The romance in this one is pretty nonexistent, which is good for me; however, when it did appear, it was a smidge instant. Throughout most of the book, Grace can't stand Alexei. She just doesn't like him anymore. She hates him because her brother told him to watch out for her and blahblahblah. But, then, in the span of just a few quick pages, she's apparently into him??? Going on and on about how they just fit together or something. It was really weird. And then it disappeared again. So. Not sure about that one.
I liked the characters of Noah and Rosie. Grace is an unreliable narrator, for sure, and I tend to enjoy that if written the right way but I just couldn't get behind her character.

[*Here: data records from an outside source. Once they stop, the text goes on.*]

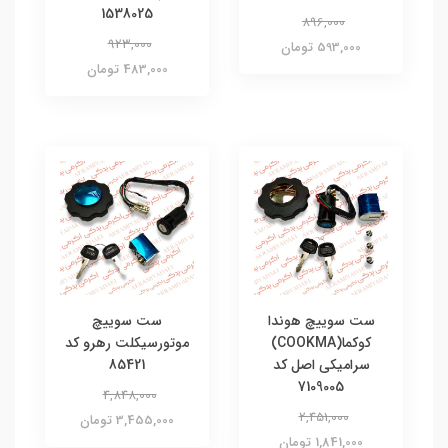
1538025
896,000
923,000
593,000 تومان
483,000 تومان
ست سوییچ هوندا
ست سوییچ
کوکما(COOKMA)
موتورسیکلت رهرو کد
سرامیکی اصل کد
85421
7109005
4,848,000
2,451,000
3,455,000 تومان
1,841,000 تومان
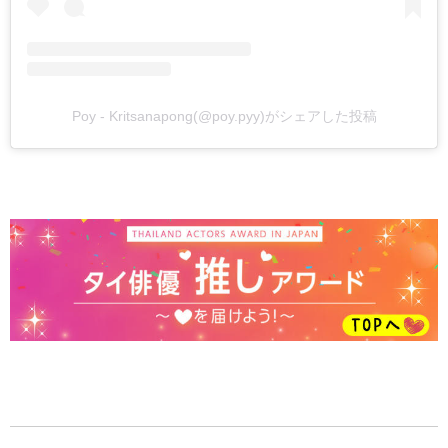
Poy - Kritsanapong(@poy.pyy)がシェアした投稿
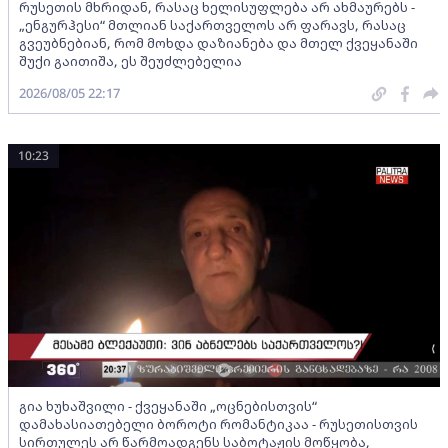
რუსეთის მხრიდან, რასაც ხელისუფლება არ ახმაურებს -
„ენგურჰესი“ მთლიან საქართველოს არ ფარავს, რასაც
გვეუბნებიან, რომ მოხდა დაზიანება და მთელ ქვეყანაში
შუქი გაითიშა, ეს შეუძლებელია
2026/08/05 22:17
10:23
გია ხუხაშვილი - ქვეყანაში „ოცნებისთვის“
დამახასიათებელი ბოროტი რომანტიკაა - რუსეთისთვის
სირთულეს არ წარმოადგენს საბოტაჟის მოწყობა,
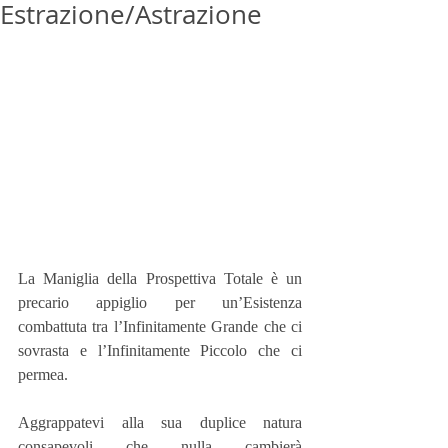
Estrazione/Astrazione
La Maniglia della Prospettiva Totale è un 
precario appiglio per un’Esistenza 
combattuta tra l’Infinitamente Grande che ci 
sovrasta e l’Infinitamente Piccolo che ci 
permea.
Aggrappatevi alla sua duplice natura 
consapevoli che nulla cambierà 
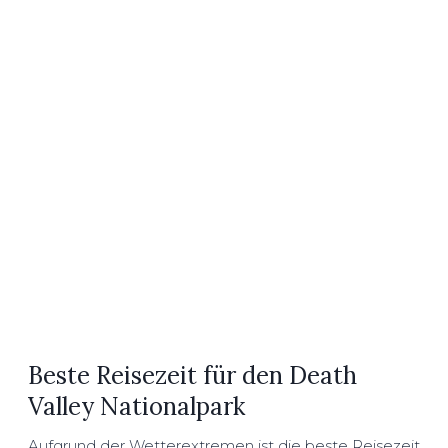
Beste Reisezeit für den Death
Valley Nationalpark
Aufgrund der Wetterextremen ist die beste Reisezeit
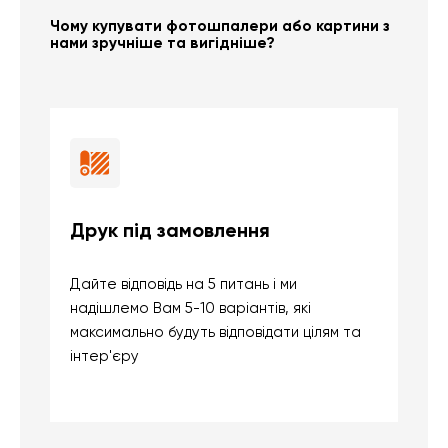
Чому купувати фотошпалери або картини з
нами зручніше та вигідніше?
Друк під замовлення
Б
Дайте відповідь на 5 питань і ми
В
надішлемо Вам 5-10 варіантів, які
д
максимально будуть відповідати цілям та
б
інтер'єру
о
с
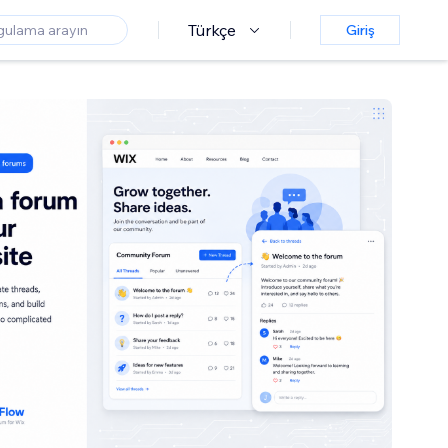
Türkçe
Giriş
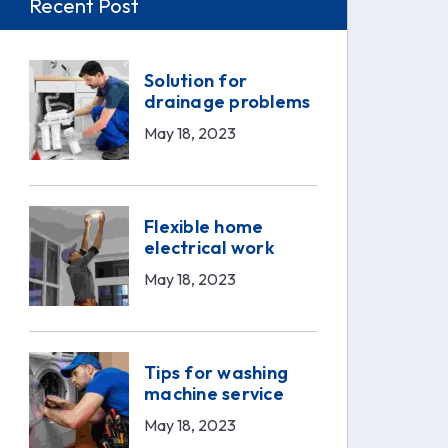
Recent Post
Solution for
drainage problems
May 18, 2023
Flexible home
electrical work
May 18, 2023
Tips for washing
machine service
May 18, 2023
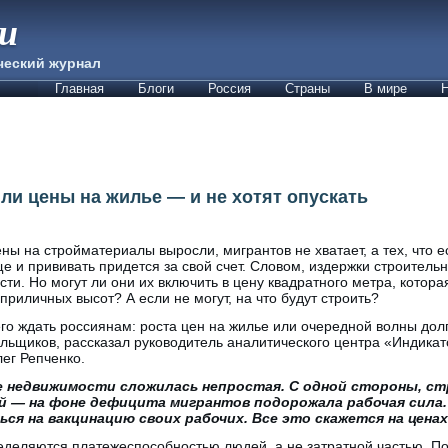
ии
ческий журнал
Главная
Блоги
Россия
Страны
В мире
Н
ли цены на жилье — и не хотят опускать
ны на стройматериалы выросли, мигрантов не хватает, а тех, что 
е и прививать придется за свой счет. Словом, издержки строител
сти. Но могут ли они их включить в цену квадратного метра, котора
приличных высот? А если не могут, на что будут строить?
го ждать россиянам: роста цен на жилье или очередной волны дол
льщиков, рассказал руководитель аналитического центра «Индика
ег Репченко.
е недвижимости сложилась непростая. С одной стороны, 
й — на фоне дефицита мигрантов подорожала рабочая сила
я на вакцинацию своих рабочих. Все это скажется на цена
деляются платежеспособностью людей, а не затратной частью. По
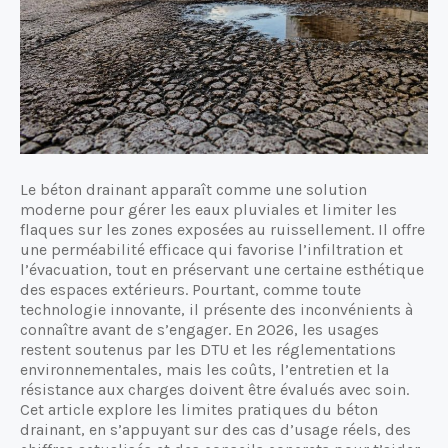
Le béton drainant apparaît comme une solution
moderne pour gérer les eaux pluviales et limiter les
flaques sur les zones exposées au ruissellement. Il offre
une perméabilité efficace qui favorise l’infiltration et
l’évacuation, tout en préservant une certaine esthétique
des espaces extérieurs. Pourtant, comme toute
technologie innovante, il présente des inconvénients à
connaître avant de s’engager. En 2026, les usages
restent soutenus par les DTU et les réglementations
environnementales, mais les coûts, l’entretien et la
résistance aux charges doivent être évalués avec soin.
Cet article explore les limites pratiques du béton
drainant, en s’appuyant sur des cas d’usage réels, des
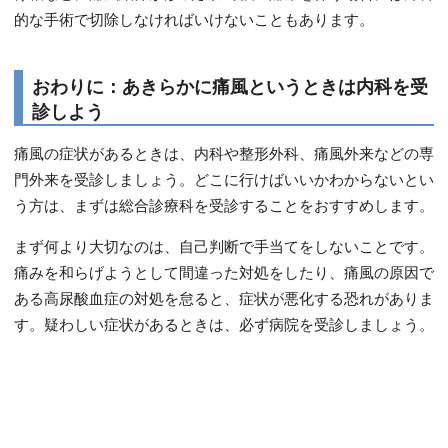
的な手術で切除しなければいけないこともあります。
おわりに：あきらかに痛風というときは内科を受
診しよう
痛風の症状があるときは、内科や整形外科、痛風外来などの専
門外来を受診しましょう。どこに行けばいいかわからないとい
う方は、まずは総合診療科を受診することをおすすめします。
まず何より大切なのは、自己判断で手当てをしないことです。
痛みを和らげようとして間違った対処をしたり、痛風の原因で
ある高尿酸血症の対処を怠ると、症状が悪化する恐れがありま
す。疑わしい症状があるときは、必ず病院を受診しましょう。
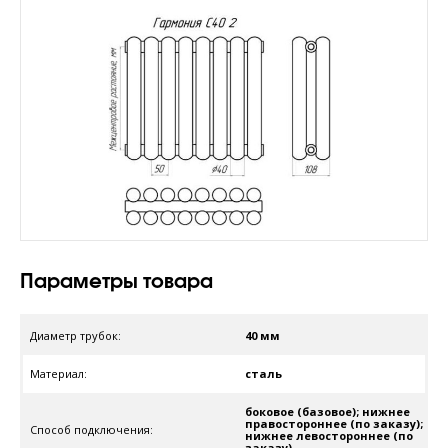
Параметры товара
Диаметр трубок:
40 мм
Материал:
сталь
боковое (базовое); нижнее
правостороннее (по заказу);
Способ подключения:
нижнее левостороннее (по
заказу)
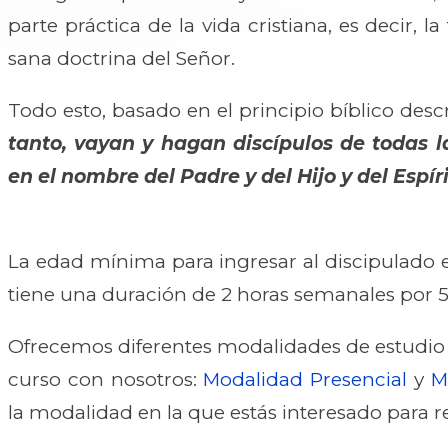
parte práctica de la vida cristiana, es decir, l
sana doctrina del Señor.
Todo esto, basado en el principio bíblico desc
tanto, vayan y hagan discípulos de todas l
en el nombre del Padre y del Hijo y del Espír
La edad mínima para ingresar al discipulado e
tiene una duración de 2 horas semanales por 
Ofrecemos diferentes modalidades de estudio
curso con nosotros:
Modalidad Presencial
y
M
la modalidad en la que estás interesado para r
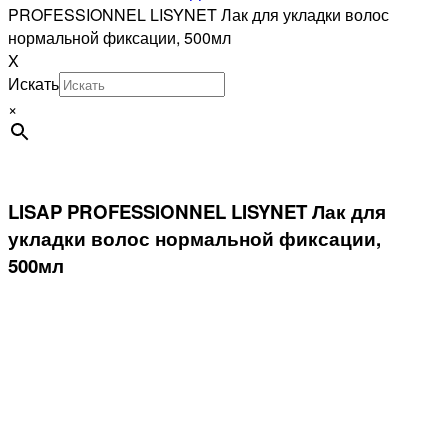
PROFESSIONNEL LISYNET Лак для укладки волос
нормальной фиксации, 500мл
X
Искать
×
LISAP PROFESSIONNEL LISYNET Лак для
укладки волос нормальной фиксации,
500мл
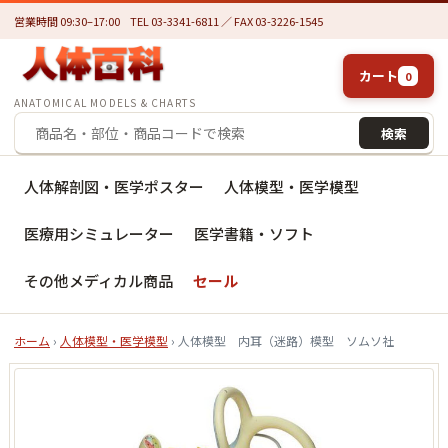
営業時間 09:30–17:00
TEL 03-3341-6811 ／ FAX 03-3226-1545
カート
0
ANATOMICAL MODELS & CHARTS
検索
人体解剖図・医学ポスター
人体模型・医学模型
医療用シミュレーター
医学書籍・ソフト
その他メディカル商品
セール
ホーム
›
人体模型・医学模型
› 人体模型 内耳（迷路）模型 ソムソ社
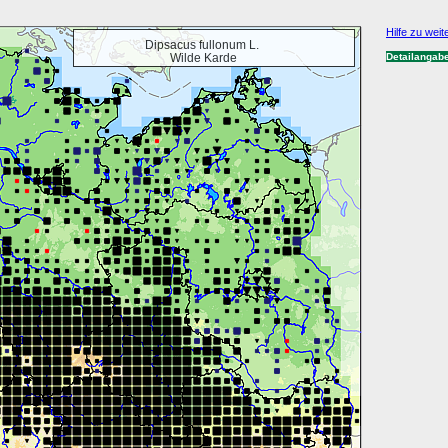
Hilfe zu weit
Dipsacus fullonum L.
Wilde Karde
Detailangab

The world was meh. For being set in the fictional country of Adria, we certainly did focus on just a few real and familiar countries the whole time, didn't we? How are you gonna write a book about an Embassy Row, set in a fictional country, and still have it read so boring and lackluster? Give me more. Please. The cultures and ideas and people that we could have met throughout this book... ugh. Such potential. Instead we get a bunch of lame kids who still seem to be pretty basic and expected.
How many times can one girl say "the man who killed my mother?" How many different ways can she say it? Answer: a lot. This is just nitpicking, I suppose.
Overall, a book that could have been an enjoyable enough read but fell really short of the mark.